Medicare Advantage plans are Medicare-approved health insurance plans offered by private insurance companies. They MUST offer the same level of coverage as Original Medicare coverage (Parts A and B) but can also offer additional benefits.

Some examples of what can also be offered are:

  • Dental

  • Vision

  • Hearing

  • Podiatry

  • Routine Physicals

  • Transportation

  • Gym memberships

  • Worldwide Emergency

Medicare Advantage Plans have rules that enrollees must follow to qualify for coverage which may include:

  • Limitations on which health care providers the beneficiary may see, or steps that must be followed to ensure a service is covered – in other words “networks”.

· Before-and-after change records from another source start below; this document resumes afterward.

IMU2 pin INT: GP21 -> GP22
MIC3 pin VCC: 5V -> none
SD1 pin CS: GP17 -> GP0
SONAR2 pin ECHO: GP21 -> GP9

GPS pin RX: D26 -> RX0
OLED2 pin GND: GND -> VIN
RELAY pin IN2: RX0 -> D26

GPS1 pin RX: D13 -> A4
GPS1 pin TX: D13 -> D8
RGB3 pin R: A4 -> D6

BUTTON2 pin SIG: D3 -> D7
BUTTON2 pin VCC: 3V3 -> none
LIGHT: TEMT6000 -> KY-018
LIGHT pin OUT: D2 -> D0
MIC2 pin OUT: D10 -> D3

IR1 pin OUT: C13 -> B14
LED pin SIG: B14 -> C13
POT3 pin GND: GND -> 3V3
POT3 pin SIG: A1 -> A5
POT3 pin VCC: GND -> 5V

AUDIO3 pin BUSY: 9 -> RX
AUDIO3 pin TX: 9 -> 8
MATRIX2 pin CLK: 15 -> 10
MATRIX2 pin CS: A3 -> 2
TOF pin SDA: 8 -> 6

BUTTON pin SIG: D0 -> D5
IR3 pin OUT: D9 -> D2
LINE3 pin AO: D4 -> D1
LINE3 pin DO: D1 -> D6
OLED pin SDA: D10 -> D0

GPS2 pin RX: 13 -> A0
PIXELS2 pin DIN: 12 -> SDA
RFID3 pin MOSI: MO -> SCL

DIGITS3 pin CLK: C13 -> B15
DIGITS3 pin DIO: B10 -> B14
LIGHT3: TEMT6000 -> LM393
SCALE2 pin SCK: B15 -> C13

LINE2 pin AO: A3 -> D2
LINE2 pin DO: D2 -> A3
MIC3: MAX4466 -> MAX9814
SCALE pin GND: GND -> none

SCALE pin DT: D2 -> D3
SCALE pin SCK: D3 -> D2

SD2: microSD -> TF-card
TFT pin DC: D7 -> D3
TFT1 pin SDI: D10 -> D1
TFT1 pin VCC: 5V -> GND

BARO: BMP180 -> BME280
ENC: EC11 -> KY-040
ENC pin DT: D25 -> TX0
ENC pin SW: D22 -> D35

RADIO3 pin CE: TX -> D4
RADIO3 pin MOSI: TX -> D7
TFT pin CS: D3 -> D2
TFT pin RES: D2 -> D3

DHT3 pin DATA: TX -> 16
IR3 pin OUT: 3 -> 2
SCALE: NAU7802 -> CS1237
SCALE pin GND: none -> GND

  • Possible higher out-of-pocket costs if care is received outside of the specific “network”.

There are many types of Medicare Advantage Plans which offer different benefits and have different rules. There is no standard for Medicare Advantage Plans, but the most two common types are HMOs and PPOs.

Here is a breakdown of each type of Medicare Advantage Plan:
  • HMOs – maintains a provider network and referrals may be necessary. The great aspect of an HMO Plan is that if your healthcare providers are in the network they want to see you.

  • PPOs – also have a provider network, like HMO’s but these plans allow beneficiaries to obtain care outside the network.

  • PFFS – there are no networks. You can see any healthcare providers who accepts the plan.

  • SNPs – membership is limited to certain groups of people, such as those in certain institutions (like a nursing home), those eligible for both Medicare and Medicaid, or those with certain chronic or disabling conditions.

  • HMOPOS -an HMO plan that provides for services outside of the network. These plans may provide the wider range of healthcare providers in most areas

  • MSA – Medical Savings Accounts

Medicare Advantage Plans Pros and Cons

The monthly premium, as well as co-pays tend to be affordable for most plans. Many plans have price caps that keep beneficiary’s expenses down.

Medicare Advantage Plans may change over time.

Networked health providers mean you can rest assured that provider actually wants to see you and that the costs will be covered.

Rules of a networked plan may be set up in a way where a referral is needed before care can be received. This can also make it difficult to obtain care while traveling or otherwise away from home.

The coverage with Medicare Advantage Plans tends to be better than that of Original Medicare often offering additional benefits not available through original Medicare.

Additional benefits may be an add-on that requires higher premiums or may not be a great as advertised.